The test cases are generated so that the answer will fit in a 32-bit integer.
APPROACH:
- Initialization:
- ans is initialized to the first element of the array, as it could be the maximum product itself.
- ma and mi are both initialized to the value of ans.
2. Iteration:
- The loop iterates through the array starting from the second element (index 1).
- For each element nums[i] :
- If nums[i] <0 , it indicates a potential change in the sign of the product. To handle this case, swap ma and mi values. This ensures that ma always holds the maximum positive product and mi always holds the maximum negative product.
- Update the ma and mi values.
- After updating ma and mi, compare the current value of ma with the current value of ans.

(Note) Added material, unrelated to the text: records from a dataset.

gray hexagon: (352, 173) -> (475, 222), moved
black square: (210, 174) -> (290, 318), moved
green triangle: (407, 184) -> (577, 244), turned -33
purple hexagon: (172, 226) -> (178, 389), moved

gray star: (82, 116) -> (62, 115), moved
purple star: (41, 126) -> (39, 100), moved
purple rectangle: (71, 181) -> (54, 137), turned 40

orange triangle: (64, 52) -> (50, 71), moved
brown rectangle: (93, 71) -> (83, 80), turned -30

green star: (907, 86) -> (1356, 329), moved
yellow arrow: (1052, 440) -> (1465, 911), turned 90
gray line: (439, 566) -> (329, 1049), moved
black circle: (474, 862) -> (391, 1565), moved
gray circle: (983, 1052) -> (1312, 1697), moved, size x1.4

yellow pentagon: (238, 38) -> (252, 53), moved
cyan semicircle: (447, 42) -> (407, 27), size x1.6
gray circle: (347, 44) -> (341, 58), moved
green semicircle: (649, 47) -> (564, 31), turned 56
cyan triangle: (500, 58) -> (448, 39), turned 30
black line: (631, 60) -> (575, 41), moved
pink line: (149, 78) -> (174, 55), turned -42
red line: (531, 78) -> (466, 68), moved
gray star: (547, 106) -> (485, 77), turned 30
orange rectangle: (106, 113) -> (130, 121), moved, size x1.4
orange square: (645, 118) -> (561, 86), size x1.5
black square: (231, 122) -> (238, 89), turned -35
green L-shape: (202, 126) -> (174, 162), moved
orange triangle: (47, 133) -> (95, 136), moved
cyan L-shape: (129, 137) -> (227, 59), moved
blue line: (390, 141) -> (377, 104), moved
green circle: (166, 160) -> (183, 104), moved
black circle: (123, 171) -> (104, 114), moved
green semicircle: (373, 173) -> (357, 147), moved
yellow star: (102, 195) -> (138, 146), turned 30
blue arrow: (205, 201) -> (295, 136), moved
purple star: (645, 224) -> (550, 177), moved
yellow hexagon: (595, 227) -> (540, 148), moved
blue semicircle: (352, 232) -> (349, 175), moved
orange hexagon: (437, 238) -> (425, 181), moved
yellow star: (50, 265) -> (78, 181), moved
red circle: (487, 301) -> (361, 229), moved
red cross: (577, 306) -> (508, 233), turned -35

If ma is greater than ans, update ans to reflect the new maximum product.
3. Return Value:
- The function returns the final value of ans, which represents the maximum product of any subarray within the given array.
#include <iostream>
#include <vector>
#include <algorithm>
class Solution {
public:
int maxProduct(std::vector<int>& nums) {
int ans = nums[0];
int ma = ans;
int mi = ans;
for(int i=1; i<nums.size(); i++){
if(nums[i]<0){
std::swap(ma, mi);
}
ma = std::max(nums[i], ma * nums[i]);
mi = std::min(nums[i], mi * nums[i]);
ans = std::max(ma, ans);
}
return ans;
}
};
int main() {
Solution solution;
std::vector<int> nums = {2, 3, -2, 4, -1};
std::cout << "Maximum product of subarray: " << solution.maxProduct(nums) << std::endl;
return 0;
}TIME COMPLEXITY: O(N)